Róisín Ingle

Sat, Oct 6, 2012, 01:00

   

OUT OF THE BLUE I am invited to a ball. I immediately think of the last ball I attended and squirm. That was back when I had money. I didn’t actually have money of course but the excesses of those days were catching and occasionally I behaved like somebody who did.

Because, and this is what I would have argued back then, it’s impossible to find clothes for a ball when you are what retailers kindly label plus-size. (Plus what? Vat?) So obviously I rang a fashion designer I had met once in my life and asked her to make something up for me. When I think about it now I say to my old-self: “What were you thinking, asking a fashion designer to make you an outfit, you madser?” My old-self replies: “Look, I couldn’t find anything. Anyway, I’m loaded. I do my weekly shop in the fanciest grocery store in town. What? You know how I adore their chocolate covered dried mangos.” That woman is dead to me now, dead, thank Merkel.

Deep down I thought the designer might whip me something up for €20. She whipped something up alright but it cost quite a bit more. I happily produced the credit card, delighted to shell out completely unnecessary cash back then I was. These days you’ll find me in the vegetable aisle of Lidl wondering should I splash out on vine ripened tomatoes or just stick with the ordinary ones. Times change, you know.

People change.

It was black of course, the custom-made designer outfit, black being the plus-size ballgoers friend. I thought it was the business. I went to the ball and was not a bit surprised when almost immediately a photographer approached wishing to take my picture in my custom-made designer gear.

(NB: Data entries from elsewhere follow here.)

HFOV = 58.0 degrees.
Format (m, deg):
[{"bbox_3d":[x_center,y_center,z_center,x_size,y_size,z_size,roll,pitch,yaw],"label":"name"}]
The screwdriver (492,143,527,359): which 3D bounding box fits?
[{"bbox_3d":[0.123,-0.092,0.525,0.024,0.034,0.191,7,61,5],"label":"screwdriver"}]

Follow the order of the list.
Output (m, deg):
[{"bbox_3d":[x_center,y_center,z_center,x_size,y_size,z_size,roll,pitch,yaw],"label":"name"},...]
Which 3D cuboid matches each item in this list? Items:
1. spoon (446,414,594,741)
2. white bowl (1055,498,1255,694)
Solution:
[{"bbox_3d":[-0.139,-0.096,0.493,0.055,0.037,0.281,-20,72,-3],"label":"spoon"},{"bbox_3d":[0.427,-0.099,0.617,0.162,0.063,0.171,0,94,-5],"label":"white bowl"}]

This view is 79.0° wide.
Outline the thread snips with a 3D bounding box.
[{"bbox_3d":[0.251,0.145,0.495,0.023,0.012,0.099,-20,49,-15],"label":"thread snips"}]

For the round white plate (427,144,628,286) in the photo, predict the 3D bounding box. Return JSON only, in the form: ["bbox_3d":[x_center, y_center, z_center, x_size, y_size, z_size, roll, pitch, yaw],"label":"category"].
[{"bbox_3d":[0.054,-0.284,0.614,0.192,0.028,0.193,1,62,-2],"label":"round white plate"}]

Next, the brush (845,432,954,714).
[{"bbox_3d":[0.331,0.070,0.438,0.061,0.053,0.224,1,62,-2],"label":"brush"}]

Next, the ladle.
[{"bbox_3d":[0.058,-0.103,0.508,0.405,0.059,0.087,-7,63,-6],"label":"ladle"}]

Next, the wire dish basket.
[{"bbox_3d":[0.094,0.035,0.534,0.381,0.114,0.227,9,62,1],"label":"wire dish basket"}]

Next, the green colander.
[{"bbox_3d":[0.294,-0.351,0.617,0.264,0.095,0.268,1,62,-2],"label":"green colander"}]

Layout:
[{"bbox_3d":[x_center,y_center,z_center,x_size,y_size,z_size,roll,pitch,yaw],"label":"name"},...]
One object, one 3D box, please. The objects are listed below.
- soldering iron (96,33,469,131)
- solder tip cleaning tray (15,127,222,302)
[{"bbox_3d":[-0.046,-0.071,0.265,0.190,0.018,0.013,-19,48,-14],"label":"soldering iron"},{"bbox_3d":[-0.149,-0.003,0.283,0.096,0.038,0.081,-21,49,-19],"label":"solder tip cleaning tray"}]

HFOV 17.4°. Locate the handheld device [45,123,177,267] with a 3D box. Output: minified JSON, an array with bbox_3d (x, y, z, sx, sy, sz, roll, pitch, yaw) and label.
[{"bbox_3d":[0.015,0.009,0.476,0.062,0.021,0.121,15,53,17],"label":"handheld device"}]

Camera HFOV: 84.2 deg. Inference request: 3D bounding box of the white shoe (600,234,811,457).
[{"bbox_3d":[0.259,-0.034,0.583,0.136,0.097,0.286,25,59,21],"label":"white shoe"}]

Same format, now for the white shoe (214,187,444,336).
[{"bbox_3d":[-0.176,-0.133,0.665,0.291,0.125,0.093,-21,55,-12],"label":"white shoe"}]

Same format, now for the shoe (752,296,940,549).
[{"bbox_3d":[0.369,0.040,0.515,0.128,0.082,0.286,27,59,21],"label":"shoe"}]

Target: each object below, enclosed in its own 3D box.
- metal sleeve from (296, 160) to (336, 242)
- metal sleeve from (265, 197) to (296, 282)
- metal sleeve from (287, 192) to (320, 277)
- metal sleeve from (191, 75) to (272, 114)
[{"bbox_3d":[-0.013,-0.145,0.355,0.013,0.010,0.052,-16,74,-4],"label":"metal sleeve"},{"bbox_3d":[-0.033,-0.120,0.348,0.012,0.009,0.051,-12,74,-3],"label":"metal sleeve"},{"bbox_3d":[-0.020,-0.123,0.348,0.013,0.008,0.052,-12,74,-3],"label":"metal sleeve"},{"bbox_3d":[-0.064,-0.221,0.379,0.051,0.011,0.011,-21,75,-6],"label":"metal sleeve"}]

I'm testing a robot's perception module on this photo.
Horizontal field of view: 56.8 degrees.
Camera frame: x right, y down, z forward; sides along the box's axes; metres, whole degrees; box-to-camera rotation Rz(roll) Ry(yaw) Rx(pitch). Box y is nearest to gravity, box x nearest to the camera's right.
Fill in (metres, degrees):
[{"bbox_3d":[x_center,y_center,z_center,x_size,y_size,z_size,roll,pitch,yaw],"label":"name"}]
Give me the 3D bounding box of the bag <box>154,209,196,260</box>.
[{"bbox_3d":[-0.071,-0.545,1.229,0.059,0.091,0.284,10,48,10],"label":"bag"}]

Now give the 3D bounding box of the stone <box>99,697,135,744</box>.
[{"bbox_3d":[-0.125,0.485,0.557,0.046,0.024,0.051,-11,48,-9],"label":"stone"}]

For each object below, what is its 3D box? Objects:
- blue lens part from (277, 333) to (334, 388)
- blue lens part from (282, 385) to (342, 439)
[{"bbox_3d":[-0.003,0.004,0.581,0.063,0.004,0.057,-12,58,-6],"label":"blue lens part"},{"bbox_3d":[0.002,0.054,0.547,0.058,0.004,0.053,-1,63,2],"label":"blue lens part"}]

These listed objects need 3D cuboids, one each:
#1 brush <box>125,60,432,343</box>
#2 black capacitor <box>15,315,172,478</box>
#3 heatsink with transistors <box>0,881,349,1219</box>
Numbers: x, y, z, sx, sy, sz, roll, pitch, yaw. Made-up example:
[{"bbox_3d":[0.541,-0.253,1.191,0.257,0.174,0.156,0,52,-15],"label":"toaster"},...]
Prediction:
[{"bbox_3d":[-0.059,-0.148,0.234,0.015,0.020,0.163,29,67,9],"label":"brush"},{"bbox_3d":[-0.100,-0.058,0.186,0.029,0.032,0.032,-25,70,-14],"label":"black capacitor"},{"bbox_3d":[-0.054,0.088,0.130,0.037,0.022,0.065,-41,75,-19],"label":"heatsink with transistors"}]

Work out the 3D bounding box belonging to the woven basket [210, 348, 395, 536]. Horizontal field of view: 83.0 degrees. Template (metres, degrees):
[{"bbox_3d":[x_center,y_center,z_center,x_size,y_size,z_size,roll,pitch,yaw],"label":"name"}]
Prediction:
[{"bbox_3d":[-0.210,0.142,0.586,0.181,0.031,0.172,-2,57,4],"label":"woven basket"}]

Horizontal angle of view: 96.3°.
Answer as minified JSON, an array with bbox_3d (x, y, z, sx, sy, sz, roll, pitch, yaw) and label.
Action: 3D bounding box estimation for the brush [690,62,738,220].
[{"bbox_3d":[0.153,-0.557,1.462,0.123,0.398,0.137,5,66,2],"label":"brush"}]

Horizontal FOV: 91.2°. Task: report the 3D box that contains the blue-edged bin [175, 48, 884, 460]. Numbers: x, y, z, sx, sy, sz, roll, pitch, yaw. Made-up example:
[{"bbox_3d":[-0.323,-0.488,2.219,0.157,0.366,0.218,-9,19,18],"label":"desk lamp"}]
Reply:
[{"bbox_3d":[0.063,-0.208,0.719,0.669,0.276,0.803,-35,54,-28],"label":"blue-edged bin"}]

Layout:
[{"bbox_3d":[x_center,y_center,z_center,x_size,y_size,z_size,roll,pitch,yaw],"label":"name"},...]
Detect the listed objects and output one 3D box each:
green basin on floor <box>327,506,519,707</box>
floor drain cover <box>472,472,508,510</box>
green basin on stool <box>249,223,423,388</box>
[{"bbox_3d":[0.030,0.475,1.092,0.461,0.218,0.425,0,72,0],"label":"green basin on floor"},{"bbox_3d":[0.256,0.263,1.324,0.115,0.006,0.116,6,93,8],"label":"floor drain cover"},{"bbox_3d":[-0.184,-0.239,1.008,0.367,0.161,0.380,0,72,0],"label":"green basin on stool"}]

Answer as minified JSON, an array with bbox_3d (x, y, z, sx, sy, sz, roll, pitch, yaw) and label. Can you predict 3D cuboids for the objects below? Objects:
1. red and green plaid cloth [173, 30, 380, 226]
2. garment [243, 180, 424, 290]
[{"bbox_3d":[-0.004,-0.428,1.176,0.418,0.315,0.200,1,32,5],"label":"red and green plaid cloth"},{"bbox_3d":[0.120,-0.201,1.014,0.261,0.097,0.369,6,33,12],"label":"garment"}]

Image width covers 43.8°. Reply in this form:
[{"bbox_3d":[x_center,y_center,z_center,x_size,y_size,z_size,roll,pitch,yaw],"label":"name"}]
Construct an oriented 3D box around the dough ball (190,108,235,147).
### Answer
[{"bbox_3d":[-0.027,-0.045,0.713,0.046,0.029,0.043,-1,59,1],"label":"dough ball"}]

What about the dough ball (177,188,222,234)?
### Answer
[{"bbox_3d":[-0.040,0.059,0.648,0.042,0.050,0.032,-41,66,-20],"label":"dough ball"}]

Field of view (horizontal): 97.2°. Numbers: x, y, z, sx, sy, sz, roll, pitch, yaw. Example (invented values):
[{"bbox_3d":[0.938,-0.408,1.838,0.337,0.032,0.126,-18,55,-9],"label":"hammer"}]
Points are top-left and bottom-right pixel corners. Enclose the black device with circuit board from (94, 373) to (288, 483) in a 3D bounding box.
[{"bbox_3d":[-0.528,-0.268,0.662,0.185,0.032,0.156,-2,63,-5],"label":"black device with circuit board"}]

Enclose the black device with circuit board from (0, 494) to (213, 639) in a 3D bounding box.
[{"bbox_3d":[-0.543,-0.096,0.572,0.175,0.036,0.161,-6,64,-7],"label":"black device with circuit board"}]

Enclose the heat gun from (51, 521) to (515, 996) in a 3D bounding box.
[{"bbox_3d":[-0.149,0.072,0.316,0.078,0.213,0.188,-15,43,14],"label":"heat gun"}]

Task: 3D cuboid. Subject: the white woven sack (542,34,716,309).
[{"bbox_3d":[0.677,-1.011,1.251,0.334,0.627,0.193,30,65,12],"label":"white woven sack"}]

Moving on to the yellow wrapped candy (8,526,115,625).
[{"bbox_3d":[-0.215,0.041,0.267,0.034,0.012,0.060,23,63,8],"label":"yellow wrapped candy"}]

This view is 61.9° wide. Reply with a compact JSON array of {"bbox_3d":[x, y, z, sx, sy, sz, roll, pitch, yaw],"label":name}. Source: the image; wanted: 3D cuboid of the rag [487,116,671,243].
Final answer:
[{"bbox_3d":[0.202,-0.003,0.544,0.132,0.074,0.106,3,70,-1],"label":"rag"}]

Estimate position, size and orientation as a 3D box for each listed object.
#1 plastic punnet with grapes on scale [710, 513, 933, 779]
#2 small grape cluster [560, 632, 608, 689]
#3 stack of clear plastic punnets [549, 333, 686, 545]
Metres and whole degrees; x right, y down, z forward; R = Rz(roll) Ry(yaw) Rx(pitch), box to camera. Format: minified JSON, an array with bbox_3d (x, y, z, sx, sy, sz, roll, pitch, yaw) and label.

I was put in a photograph with another woman. I smiled a sort of enigmatic grin, conscious that eventually people might be gazing at the photograph in magazines wondering where I got my gear. The grin said: “Sorry babe, it’s a one-of-a-kind designer number.” The other woman in the picture was wearing dressy black trousers and a generously proportioned silk black top. When the photographer finished she turned to me and said: “Don’t worry, that photo won’t get used anywhere. They just put us together because we are fat and in black.” It put me right off balls to be honest. But here I am down the back of the coach on my way to another ball, trying to start a sing- song. I am wearing a sparkly, taffeta coat-dress belonging to my mother. Cost: €14 for the dry cleaning. There is a woman down the back of the coach called Melky Jean, a sister of Wyclef Jean, who has travelled from California to entertain the revellers. “Give us a tune,” I say. 99 bottles of beer on the wall, she begins, which is the American version of Ten Green Bottles. And that’s when I know tonight’s going to be a good night.